[Supplied records Boundary: Start]

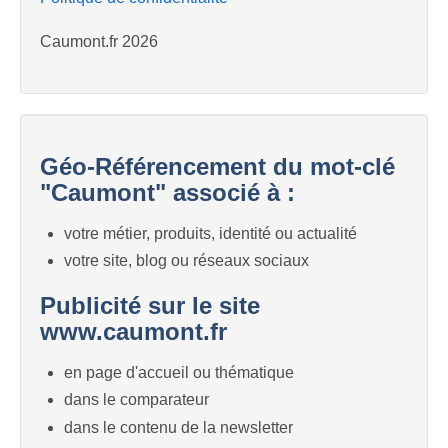
Caumont.fr 2026
Géo-Référencement du mot-clé
"Caumont" associé à :
votre métier, produits, identité ou actualité
votre site, blog ou réseaux sociaux
Publicité sur le site
www.caumont.fr
en page d'accueil ou thématique
dans le comparateur
dans le contenu de la newsletter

[Supplied records Boundary: End]

Written task: Each line of the data must be restated exactly, and the pictures must be left out.

Problem solution:
Caumont.fr 2026
Géo-Référencement du mot-clé
"Caumont" associé à :
votre métier, produits, identité ou actualité
votre site, blog ou réseaux sociaux
Publicité sur le site
www.caumont.fr
en page d'accueil ou thématique
dans le comparateur
dans le contenu de la newsletter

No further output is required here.